Sac 1 Flashcards
Relative Scarcity
Where the needs and wants are virtually unlimited and exceed the limited resources available to satisfy those wants.
Needs
The goods and services that people believe are necessities of life and include food, clothing , water, health care and shelter.
Wants
Are goods and services that assist us to enjoy a good standard of living, for example iPods, cars or a television. They are things we would like to have rather than what we need to have.
Types of Economic resources
- Capital
- Land
- Labour
Capital
Is machinery, and equipment used to produce other goods.
Land
Is natural resources, things that come from the land, such as water, coal, oil and minerals.
Labour
Is people who work, and provide physical power and mental talent.
Opportunity Cost
Is the value of the next best alternative forgone whenever a choice is made.

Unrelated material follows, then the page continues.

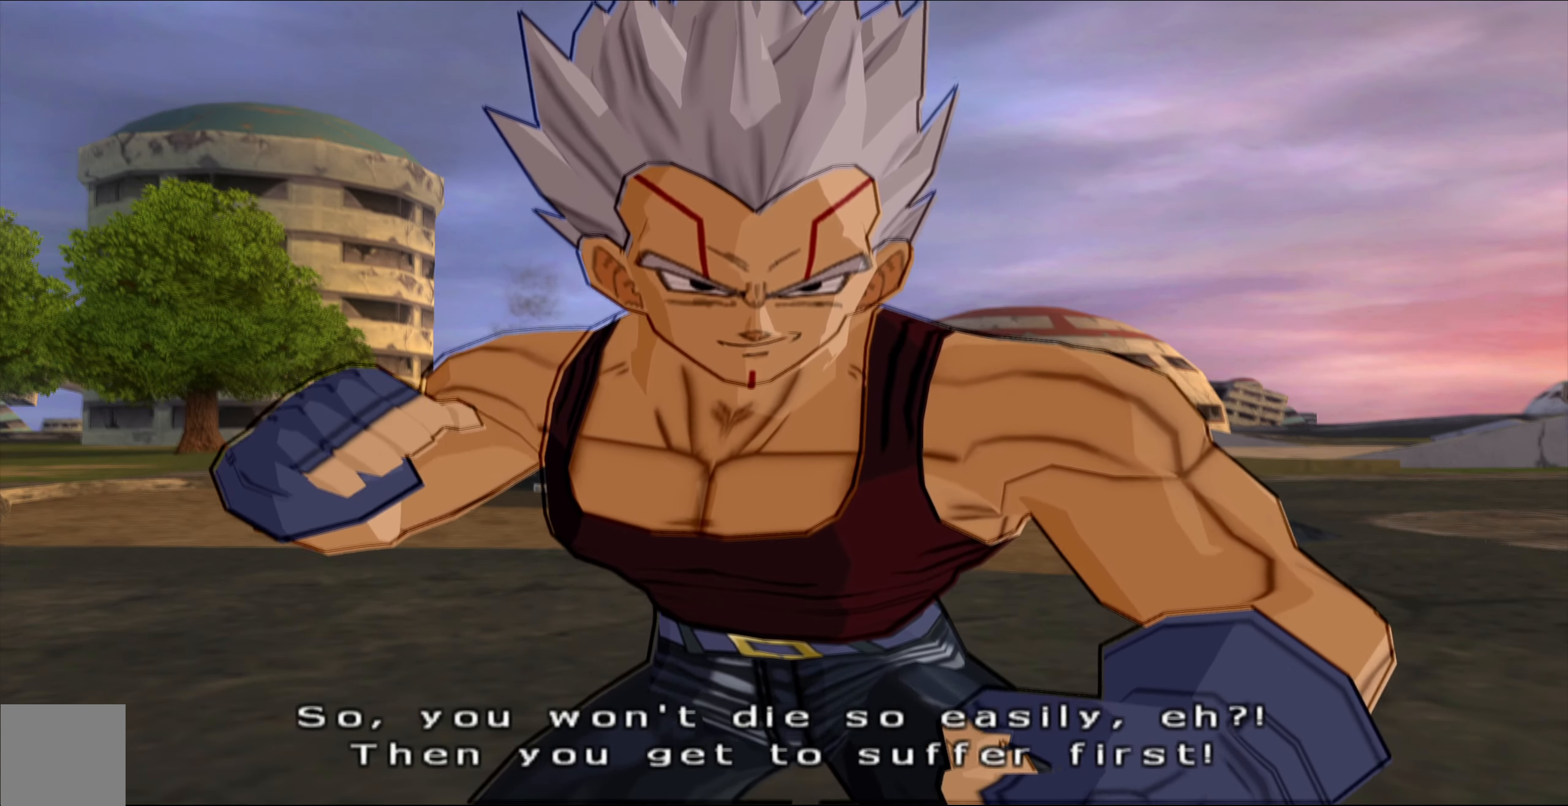
{"buttons": [], "left_stick": "center", "right_stick": "center", "events": []}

A perfectly competitive market
A market structure where there are many buyers and sellers, homogenous products, freedom of entry and exit, perfect information, high mobility of resources and where producers seek to maximise profit while consumers seek to maximise utility.
homogenous
Products that are essentially the same
The law of supply
As the price increases for a good or service there will generally be an increase in the quantity supplied.
Factors that are likely to affect supply and the position on the supply curve:
- Changes in cost of production
- Technological change
- Productivity growth
- Climatic Conditions
The law of demand
As the price of a product increases the quantity demanded will tend to decrease. If the price of a price of a product decreases the quantity demanded will and to increase.
Factors that are likely to affect demand and the position on the demand curve:
- Changes in disposable income
- The price of substitutes and complementary goods
- Preferences and tastes
- Interset rates
- Consumer confidence
The relative price
refers to the price of any one good or service measured in terms of the price of another good or service. It sends clear signals to producers and consumers and directs resources to their highest end use.
The Market Equilibrium
Is a situation where the demand for a good or service is equal to the supply of a good or service.
Shortage
Is when the the demand is greater than the supply
Surplus
Is when the supply is greater than the demand
Price elasticity of demand
Responsiveness of a change in the quantity demanded to a change in price.
( PED ) high
> / elastic
( PED ) low
/< inelastic
Disposable income
= income + government transfers - income tax
Discretionary income
= income + government transfers - tax - essential expenses( utilities, power, water)
Price Change
Is either an expansion or a contraction
Shift
is a factor other than price, and if that factor increases or decrease
Consumer confidence
Is how optimistic people are feeling about the future
Resource allocation
Is the the study of how resources such as land, labour and capital are directed towards the production of goods and services to meet the needs of households, businesses and the government.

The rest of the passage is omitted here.